Matthew joined the Board of Bond in November 2008. He is Chair of the British Volunteer Agencies Liaison Group and a member of the Disability and Development Group. He is married with two children.
Paul Valentin, Christian Aid
Paul Valentin, a Dutch national whose professional background is in tropical agriculture. He has worked in development for over three decades of which he spent three years working with farmers in Kenya and 11 years in the Philippines, six of which he spent working with indigenous people. He moved to UK to manage Oxfam's East Asia programme and then to the US in 2001 to head up Oxfam America's programme.
He joined Christian Aid in 2004 and has since taken charge of moving the management of development work to 40 devolved offices, giving the agency greater international presence. He is responsible for Christian Aid's work in relief and development through local partners in about 50 countries.
Willem van Eekelen, Islamic Relief
Willem van Eekelen is the head of Islamic Relief's Policy and Research Unit, and is currently on a one year secondment as the head of Islamic Relief's Change Programme. Before joining Islamic Relief, Willem worked for UNHCR, ILO, OHR and OSCE, and did occasional consultancy for a few other international organisations.
In addition to his day job, Willem co-owns and is actively involved in two small companies: a Bosnian eco-tour operator named Green Visions, and Cultural Bridges, a company that provides training that aims to improve communication between people from different backgrounds.
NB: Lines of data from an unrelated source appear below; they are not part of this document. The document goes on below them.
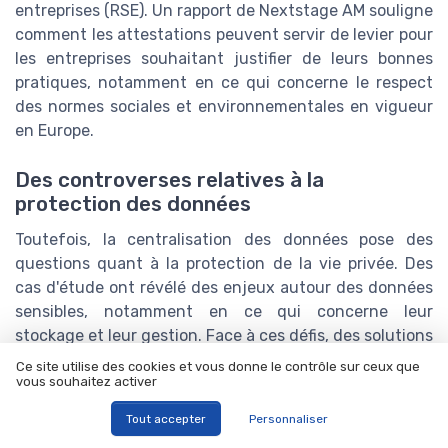
entreprises (RSE). Un rapport de Nextstage AM souligne
comment les attestations peuvent servir de levier pour
les entreprises souhaitant justifier de leurs bonnes
pratiques, notamment en ce qui concerne le respect
des normes sociales et environnementales en vigueur
en Europe.
Des controverses relatives à la
protection des données
Toutefois, la centralisation des données pose des
questions quant à la protection de la vie privée. Des
cas d'étude ont révélé des enjeux autour des données
sensibles, notamment en ce qui concerne leur
stockage et leur gestion. Face à ces défis, des solutions
hybrides pourraient émerger, combinant des
Ce site utilise des cookies et vous donne le contrôle sur ceux que
technologies de pointe et des pratiques respectueuses
vous souhaitez activer
des droits individuels.
Tout accepter
Personnaliser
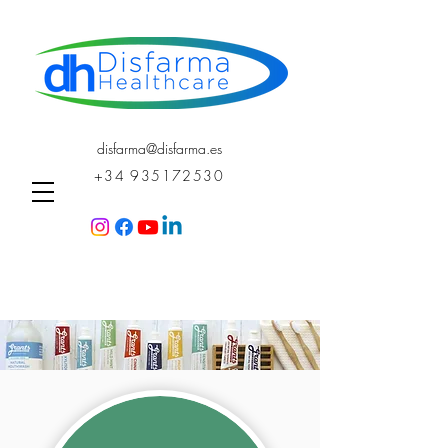
disfarma@disfarma.es
+34 935172530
Willem is an Honorary Associate of the University of Birmingham. He holds cum laude MSc degrees in Development Programming and Sociological Economics.
Dominic White, WWF
Dominic White is Head of Programme Development in WWF-UK. WWF is a global environmental network that creates solutions to the planet's most serious environmental challenges so that people and nature thrive.
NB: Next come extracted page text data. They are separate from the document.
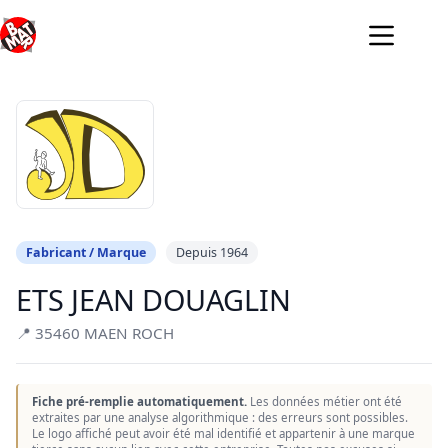
Passer
au
contenu
Fabricant / Marque
Depuis 1964
ETS JEAN DOUAGLIN
📍 35460 MAEN ROCH
Fiche pré-remplie automatiquement.
Les données métier ont été
extraites par une analyse algorithmique : des erreurs sont possibles.
Le logo affiché peut avoir été mal identifié et appartenir à une marque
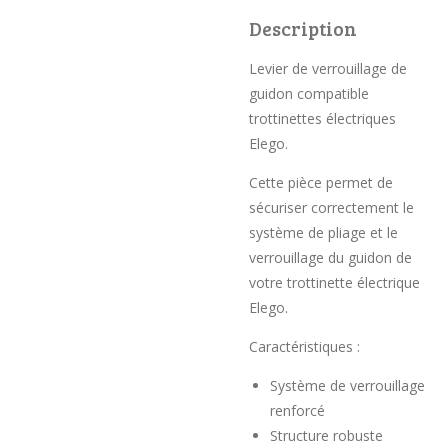
Description
Levier de verrouillage de
guidon compatible
trottinettes électriques
Elego.
Cette pièce permet de
sécuriser correctement le
système de pliage et le
verrouillage du guidon de
votre trottinette électrique
Elego.
Caractéristiques :
Système de verrouillage
renforcé
Structure robuste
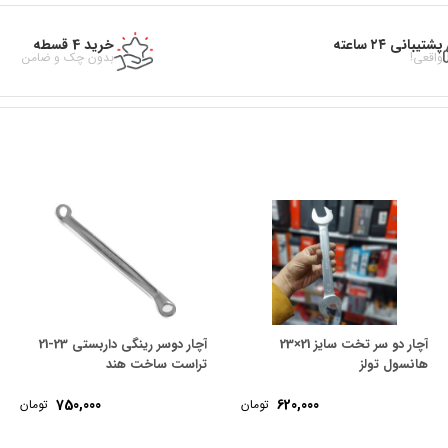
پشتیبانی ۲۴ ساعته
خرید 4 قسطه
واقعی!
بدون چک و ضامن
آچار دو سر تخت سایز 21×23
آچار دوسر رینگی داربستی 23-21
هانسول تولز
تراست ساخت هند
750,000
620,000
تومان
تومان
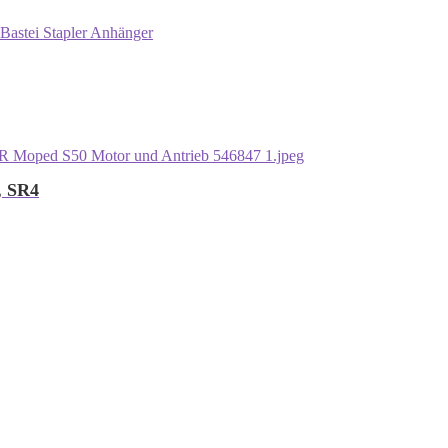
Bastei Stapler Anhänger
, SR4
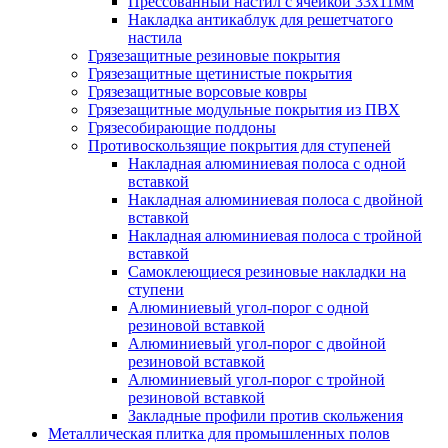
Прессованный настил с ячейкой 33х11мм
Накладка антикаблук для решетчатого
настила
Грязезащитные резиновые покрытия
Грязезащитные щетинистые покрытия
Грязезащитные ворсовые ковры
Грязезащитные модульные покрытия из ПВХ
Грязесобирающие поддоны
Противоскользящие покрытия для ступеней
Накладная алюминиевая полоса с одной
вставкой
Накладная алюминиевая полоса с двойной
вставкой
Накладная алюминиевая полоса с тройной
вставкой
Самоклеющиеся резиновые накладки на
ступени
Алюминиевый угол-порог с одной
резиновой вставкой
Алюминиевый угол-порог с двойной
резиновой вставкой
Алюминиевый угол-порог с тройной
резиновой вставкой
Закладные профили против скольжения
Металлическая плитка для промышленных полов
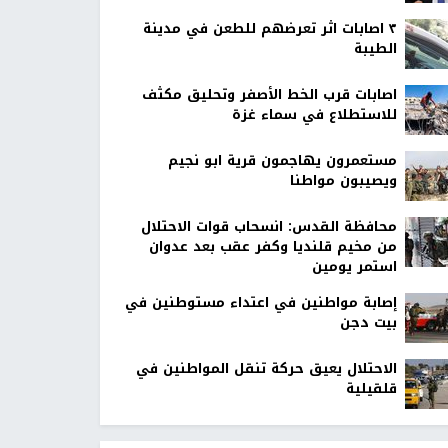
٣ اصابات اثر تعرضهم للطعن في مدينة
الطيبة
اصابات قرب الخط الأصفر وتحليق مكثف
للاستطلاع في سماء غزة
مستعمرون يهاجمون قرية ابو نجيم
ويصيبون مواطنا
محافظة القدس: انسحاب قوات الاحتلال
من مخيم قلنديا وكفر عقب بعد عدوان
استمر يومين
إصابة مواطنين في اعتداء مستوطنين في
بيت دجن
الاحتلال يعيق حركة تنقل المواطنين في
قلقيلية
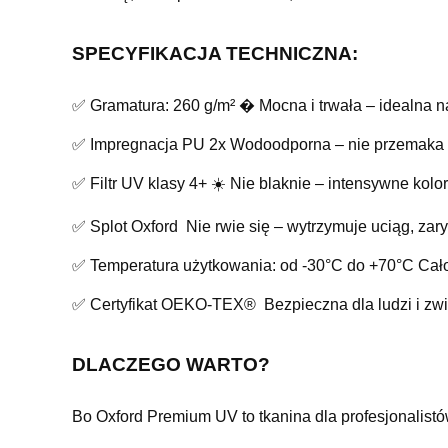
SPECYFIKACJA TECHNICZNA:
✅ Gramatura: 260 g/m² � Mocna i trwała – idealna n
✅ Impregnacja PU 2x Wodoodporna – nie przemaka n
✅ Filtr UV klasy 4+ ☀️ Nie blaknie – intensywne kolor
✅ Splot Oxford Nie rwie się – wytrzymuje uciąg, zary
✅ Temperatura użytkowania: od -30°C do +70°C Cało
✅ Certyfikat OEKO-TEX® Bezpieczna dla ludzi i zwier
DLACZEGO WARTO?
Bo Oxford Premium UV to tkanina dla profesjonalistó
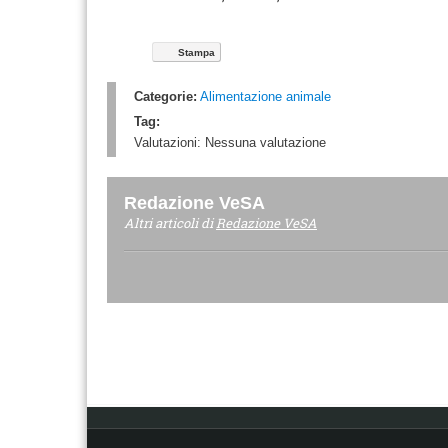
Stampa
Categorie:
Alimentazione animale
Tag:
Valutazioni:
Nessuna valutazione
Redazione VeSA
Altri articoli di
Redazione VeSA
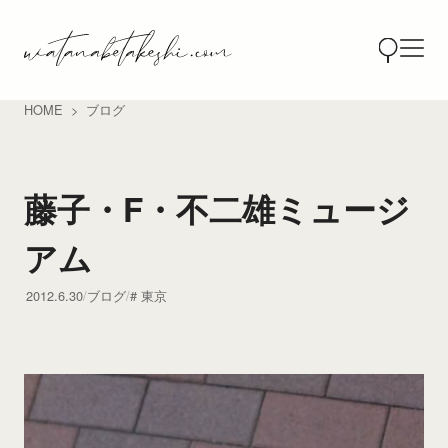
HOME
ブログ
藤子・F・不二雄ミュージ
アム
2012.6.30
ブログ
東京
Dominic first trained as a zoologist, specialising in primatology, then as a forester working on low impact logging for community development. Unsustainable resource use is the central theme running through Dominic's work which has covered countries of East and West Africa, Central and South-East Asia, the Caribbean and Scotland. Dominic started work with WWF in Nigeria in 1988 then later moved on to work on UK forest policy from Scotland. He spent five years working with the World Land Trust before returning to WWF in 2000. Since then Dominic has been involved in a variety of programme related work including negotiating the partnership with DFID, EC funding, improving quality through design and building tools and competencies on monitoring for sustainability. Dominic joined the Board of Bond in November 2008.
David Woollcombe, Peace Child International
David Woollcombe is an author, playwright, film-maker and expert on the field of youth participation in governance of small to medium size organisations and institutions. Author of Peace Child, he has directed performances of the work across Europe, North America, the former Soviet Union and Central America. His academic publications include "The Role of Children in Governance" and "Youth-led Development" for the Schumacher Society. He has also consulted for UNDP, UNICEF, UNESCO and UNEP on youth-led Development and the best ways to create participatory structures that engage young people effectively. Working with young people on a daily basis at the Peace Child International Centre, he has 20 years of experience of the technology of youth participation - what works and what does not work.